-- Dataset follows --
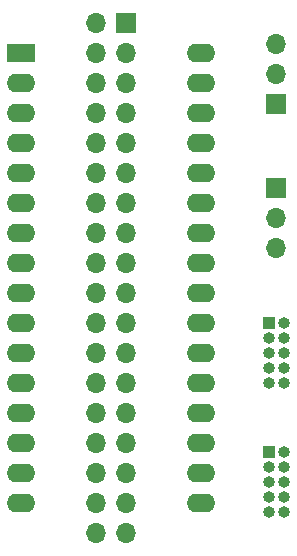
<source format=gbr>
%TF.GenerationSoftware,KiCad,Pcbnew,(6.0.4-0)*%
%TF.CreationDate,2022-07-24T15:42:13+01:00*%
%TF.ProjectId,isp_interface,6973705f-696e-4746-9572-666163652e6b,0.1.0*%
%TF.SameCoordinates,PX55f1c20PY82dabb0*%
%TF.FileFunction,Soldermask,Top*%
%TF.FilePolarity,Negative*%
%FSLAX46Y46*%
G04 Gerber Fmt 4.6, Leading zero omitted, Abs format (unit mm)*
G04 Created by KiCad (PCBNEW (6.0.4-0)) date 2022-07-24 15:42:13*
%MOMM*%
%LPD*%
G01*
G04 APERTURE LIST*
%ADD10R,1.700000X1.700000*%
%ADD11O,1.700000X1.700000*%
%ADD12O,1.000000X1.000000*%
%ADD13R,1.000000X1.000000*%
%ADD14R,2.400000X1.600000*%
%ADD15O,2.400000X1.600000*%
G04 APERTURE END LIST*
D10*
%TO.C,JP101*%
X25704800Y32562800D03*
D11*
X25704800Y30022800D03*
X25704800Y27482800D03*
%TD*%
D12*
%TO.C,J103*%
X26349800Y15989800D03*
X25079800Y15989800D03*
X26349800Y17259800D03*
X25079800Y17259800D03*
X26349800Y18529800D03*
X25079800Y18529800D03*
X26349800Y19799800D03*
X25079800Y19799800D03*
X26349800Y21069800D03*
D13*
X25079800Y21069800D03*
%TD*%
D10*
%TO.C,J101*%
X13004800Y46532800D03*
D11*
X10464800Y46532800D03*
X13004800Y43992800D03*
X10464800Y43992800D03*
X13004800Y41452800D03*
X10464800Y41452800D03*
X13004800Y38912800D03*
X10464800Y38912800D03*
X13004800Y36372800D03*
X10464800Y36372800D03*
X13004800Y33832800D03*
X10464800Y33832800D03*
X13004800Y31292800D03*
X10464800Y31292800D03*
X13004800Y28752800D03*
X10464800Y28752800D03*
X13004800Y26212800D03*
X10464800Y26212800D03*
X13004800Y23672800D03*
X10464800Y23672800D03*
X13004800Y21132800D03*
X10464800Y21132800D03*
X13004800Y18592800D03*
X10464800Y18592800D03*
X13004800Y16052800D03*
X10464800Y16052800D03*
X13004800Y13512800D03*
X10464800Y13512800D03*
X13004800Y10972800D03*
X10464800Y10972800D03*
X13004800Y8432800D03*
X10464800Y8432800D03*
X13004800Y5892800D03*
X10464800Y5892800D03*
X13004800Y3352800D03*
X10464800Y3352800D03*
%TD*%
D14*
%TO.C,J104*%
X4114800Y44007800D03*
D15*
X4114800Y41467800D03*
X4114800Y38927800D03*
X4114800Y36387800D03*
X4114800Y33847800D03*
X4114800Y31307800D03*
X4114800Y28767800D03*
X4114800Y26227800D03*
X4114800Y23687800D03*
X4114800Y21147800D03*
X4114800Y18607800D03*
X4114800Y16067800D03*
X4114800Y13527800D03*
X4114800Y10987800D03*
X4114800Y8447800D03*
X4114800Y5907800D03*
X19354800Y5907800D03*
X19354800Y8447800D03*
X19354800Y10987800D03*
X19354800Y13527800D03*
X19354800Y16067800D03*
X19354800Y18607800D03*
X19354800Y21147800D03*
X19354800Y23687800D03*
X19354800Y26227800D03*
X19354800Y28767800D03*
X19354800Y31307800D03*
X19354800Y33847800D03*
X19354800Y36387800D03*
X19354800Y38927800D03*
X19354800Y41467800D03*
X19354800Y44007800D03*
%TD*%
D13*
%TO.C,J102*%
X25079800Y10176800D03*
D12*
X26349800Y10176800D03*
X25079800Y8906800D03*
X26349800Y8906800D03*
X25079800Y7636800D03*
X26349800Y7636800D03*
X25079800Y6366800D03*
X26349800Y6366800D03*
X25079800Y5096800D03*
X26349800Y5096800D03*
%TD*%
D10*
%TO.C,JP102*%
X25704800Y39655800D03*
D11*
X25704800Y42195800D03*
X25704800Y44735800D03*
%TD*%
M02*

</source>
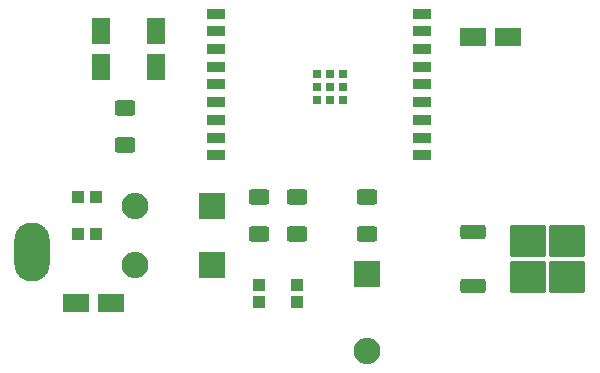
<source format=gbr>
%TF.GenerationSoftware,KiCad,Pcbnew,8.0.4*%
%TF.CreationDate,2024-08-04T18:34:55-04:00*%
%TF.ProjectId,ESP32-C3-BreadBoardAdapter,45535033-322d-4433-932d-427265616442,rev?*%
%TF.SameCoordinates,Original*%
%TF.FileFunction,Paste,Top*%
%TF.FilePolarity,Positive*%
%FSLAX46Y46*%
G04 Gerber Fmt 4.6, Leading zero omitted, Abs format (unit mm)*
G04 Created by KiCad (PCBNEW 8.0.4) date 2024-08-04 18:34:55*
%MOMM*%
%LPD*%
G01*
G04 APERTURE LIST*
G04 Aperture macros list*
%AMRoundRect*
0 Rectangle with rounded corners*
0 $1 Rounding radius*
0 $2 $3 $4 $5 $6 $7 $8 $9 X,Y pos of 4 corners*
0 Add a 4 corners polygon primitive as box body*
4,1,4,$2,$3,$4,$5,$6,$7,$8,$9,$2,$3,0*
0 Add four circle primitives for the rounded corners*
1,1,$1+$1,$2,$3*
1,1,$1+$1,$4,$5*
1,1,$1+$1,$6,$7*
1,1,$1+$1,$8,$9*
0 Add four rect primitives between the rounded corners*
20,1,$1+$1,$2,$3,$4,$5,0*
20,1,$1+$1,$4,$5,$6,$7,0*
20,1,$1+$1,$6,$7,$8,$9,0*
20,1,$1+$1,$8,$9,$2,$3,0*%
G04 Aperture macros list end*
%ADD10O,3.000000X5.000000*%
%ADD11R,2.250000X2.250000*%
%ADD12O,2.250000X2.250000*%
%ADD13RoundRect,0.250000X-0.625000X0.400000X-0.625000X-0.400000X0.625000X-0.400000X0.625000X0.400000X0*%
%ADD14R,1.117600X1.041400*%
%ADD15R,2.200000X1.600000*%
%ADD16RoundRect,0.250000X-0.850000X-0.350000X0.850000X-0.350000X0.850000X0.350000X-0.850000X0.350000X0*%
%ADD17RoundRect,0.250000X-1.275000X-1.125000X1.275000X-1.125000X1.275000X1.125000X-1.275000X1.125000X0*%
%ADD18R,1.041400X1.117600*%
%ADD19R,1.600000X2.200000*%
%ADD20R,1.500000X0.900000*%
%ADD21R,0.700000X0.700000*%
G04 APERTURE END LIST*
D10*
%TO.C,J7*%
X115340000Y-78300000D03*
%TD*%
D11*
%TO.C,SW1*%
X143740000Y-80150000D03*
D12*
X143740000Y-86650000D03*
%TD*%
D13*
%TO.C,R3*%
X137740000Y-73650000D03*
X137740000Y-76750000D03*
%TD*%
D14*
%TO.C,LED1*%
X134539800Y-81049999D03*
X134539800Y-82550001D03*
X137740200Y-82550001D03*
X137740200Y-81049999D03*
%TD*%
D15*
%TO.C,C1*%
X152640000Y-60100000D03*
X155640000Y-60100000D03*
%TD*%
D13*
%TO.C,R4*%
X123240000Y-66100000D03*
X123240000Y-69200000D03*
%TD*%
%TO.C,R8*%
X143740000Y-73650000D03*
X143740000Y-76750000D03*
%TD*%
%TO.C,R7*%
X134540000Y-73650000D03*
X134540000Y-76750000D03*
%TD*%
D16*
%TO.C,U3*%
X152700000Y-76622500D03*
D17*
X157325000Y-77377500D03*
X157325000Y-80427500D03*
X160675000Y-77377500D03*
X160675000Y-80427500D03*
D16*
X152700000Y-81182500D03*
%TD*%
D18*
%TO.C,LED2*%
X120740000Y-73599800D03*
X119239998Y-73599800D03*
X119239998Y-76800200D03*
X120740000Y-76800200D03*
%TD*%
D11*
%TO.C,SW2*%
X130590000Y-79400000D03*
D12*
X124090000Y-79400000D03*
%TD*%
D11*
%TO.C,SW3*%
X130540000Y-74400000D03*
D12*
X124040000Y-74400000D03*
%TD*%
D19*
%TO.C,C5*%
X121140000Y-59600000D03*
X121140000Y-62600000D03*
%TD*%
D15*
%TO.C,C3*%
X122040000Y-82600000D03*
X119040000Y-82600000D03*
%TD*%
D20*
%TO.C,U1*%
X130890000Y-58100000D03*
X130890000Y-59600000D03*
X130890000Y-61100000D03*
X130890000Y-62600000D03*
X130890000Y-64100000D03*
X130890000Y-65600000D03*
X130890000Y-67100000D03*
X130890000Y-68600000D03*
X130890000Y-70100000D03*
X148390000Y-70100000D03*
X148390000Y-68600000D03*
X148390000Y-67100000D03*
X148390000Y-65600000D03*
X148390000Y-64100000D03*
X148390000Y-62600000D03*
X148390000Y-61100000D03*
X148390000Y-59600000D03*
X148390000Y-58100000D03*
D21*
X139500000Y-63200000D03*
X140600000Y-63200000D03*
X141700000Y-63200000D03*
X139500000Y-64300000D03*
X140600000Y-64300000D03*
X141700000Y-64300000D03*
X139500000Y-65400000D03*
X140600000Y-65400000D03*
X141700000Y-65400000D03*
%TD*%
D19*
%TO.C,C4*%
X125840000Y-59600000D03*
X125840000Y-62600000D03*
%TD*%
M02*

</source>
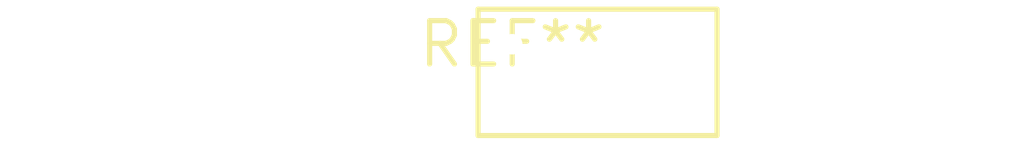
<source format=kicad_pcb>
(kicad_pcb (version 20240108) (generator pcbnew)

  (general
    (thickness 1.6)
  )

  (paper "A4")
  (layers
    (0 "F.Cu" signal)
    (31 "B.Cu" signal)
    (32 "B.Adhes" user "B.Adhesive")
    (33 "F.Adhes" user "F.Adhesive")
    (34 "B.Paste" user)
    (35 "F.Paste" user)
    (36 "B.SilkS" user "B.Silkscreen")
    (37 "F.SilkS" user "F.Silkscreen")
    (38 "B.Mask" user)
    (39 "F.Mask" user)
    (40 "Dwgs.User" user "User.Drawings")
    (41 "Cmts.User" user "User.Comments")
    (42 "Eco1.User" user "User.Eco1")
    (43 "Eco2.User" user "User.Eco2")
    (44 "Edge.Cuts" user)
    (45 "Margin" user)
    (46 "B.CrtYd" user "B.Courtyard")
    (47 "F.CrtYd" user "F.Courtyard")
    (48 "B.Fab" user)
    (49 "F.Fab" user)
    (50 "User.1" user)
    (51 "User.2" user)
    (52 "User.3" user)
    (53 "User.4" user)
    (54 "User.5" user)
    (55 "User.6" user)
    (56 "User.7" user)
    (57 "User.8" user)
    (58 "User.9" user)
  )

  (setup
    (pad_to_mask_clearance 0)
    (pcbplotparams
      (layerselection 0x00010fc_ffffffff)
      (plot_on_all_layers_selection 0x0000000_00000000)
      (disableapertmacros false)
      (usegerberextensions false)
      (usegerberattributes false)
      (usegerberadvancedattributes false)
      (creategerberjobfile false)
      (dashed_line_dash_ratio 12.000000)
      (dashed_line_gap_ratio 3.000000)
      (svgprecision 4)
      (plotframeref false)
      (viasonmask false)
      (mode 1)
      (useauxorigin false)
      (hpglpennumber 1)
      (hpglpenspeed 20)
      (hpglpendiameter 15.000000)
      (dxfpolygonmode false)
      (dxfimperialunits false)
      (dxfusepcbnewfont false)
      (psnegative false)
      (psa4output false)
      (plotreference false)
      (plotvalue false)
      (plotinvisibletext false)
      (sketchpadsonfab false)
      (subtractmaskfromsilk false)
      (outputformat 1)
      (mirror false)
      (drillshape 1)
      (scaleselection 1)
      (outputdirectory "")
    )
  )

  (net 0 "")

  (footprint "RV_Disc_D7mm_W3.7mm_P5mm" (layer "F.Cu") (at 0 0))

)

</source>
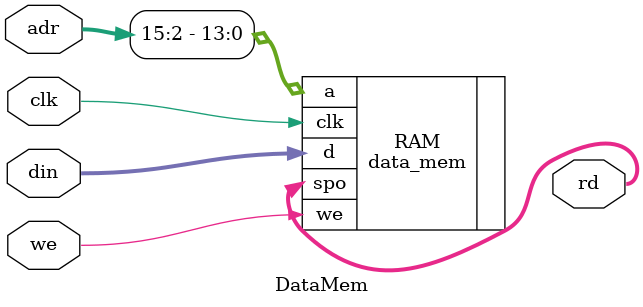
<source format=v>
module DataMem (
           input    wire        clk,
           input    wire        we,
           input    wire[31: 0] adr,
           input    wire[31: 0] din,
           output   wire[31: 0] rd
       );

/***************************************************************
                        设备连接
****************************************************************/

data_mem RAM (
             .clk     (clk),
             .we      (we),
`ifdef DEBUG
             .a(adr[17: 2]),
`else
             .a(adr[15: 2]),
`endif
             .d       (din),
             .spo     (rd)
         );

endmodule

</source>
-- Dataset concluded --
Your goal: Give back exactly the lines of the listing above from the one that contains "X19354800Y13527800D03*" up to and including the one that contains "0 $1 Rounding radius*", but not the pictures, and no other lines.

Answer to the problem:
X19354800Y13527800D03*
X19354800Y16067800D03*
X19354800Y18607800D03*
X19354800Y21147800D03*
X19354800Y23687800D03*
X19354800Y26227800D03*
X19354800Y28767800D03*
X19354800Y31307800D03*
X19354800Y33847800D03*
X19354800Y36387800D03*
X19354800Y38927800D03*
X19354800Y41467800D03*
X19354800Y44007800D03*
%TD*%
D13*
%TO.C,J102*%
X25079800Y10176800D03*
D12*
X26349800Y10176800D03*
X25079800Y8906800D03*
X26349800Y8906800D03*
X25079800Y7636800D03*
X26349800Y7636800D03*
X25079800Y6366800D03*
X26349800Y6366800D03*
X25079800Y5096800D03*
X26349800Y5096800D03*
%TD*%
D10*
%TO.C,JP102*%
X25704800Y39655800D03*
D11*
X25704800Y42195800D03*
X25704800Y44735800D03*
%TD*%
M02*

</source>
<source format=gbr>
%TF.GenerationSoftware,KiCad,Pcbnew,8.0.4*%
%TF.CreationDate,2024-08-04T18:34:55-04:00*%
%TF.ProjectId,ESP32-C3-BreadBoardAdapter,45535033-322d-4433-932d-427265616442,rev?*%
%TF.SameCoordinates,Original*%
%TF.FileFunction,Paste,Top*%
%TF.FilePolarity,Positive*%
%FSLAX46Y46*%
G04 Gerber Fmt 4.6, Leading zero omitted, Abs format (unit mm)*
G04 Created by KiCad (PCBNEW 8.0.4) date 2024-08-04 18:34:55*
%MOMM*%
%LPD*%
G01*
G04 APERTURE LIST*
G04 Aperture macros list*
%AMRoundRect*
0 Rectangle with rounded corners*
0 $1 Rounding radius*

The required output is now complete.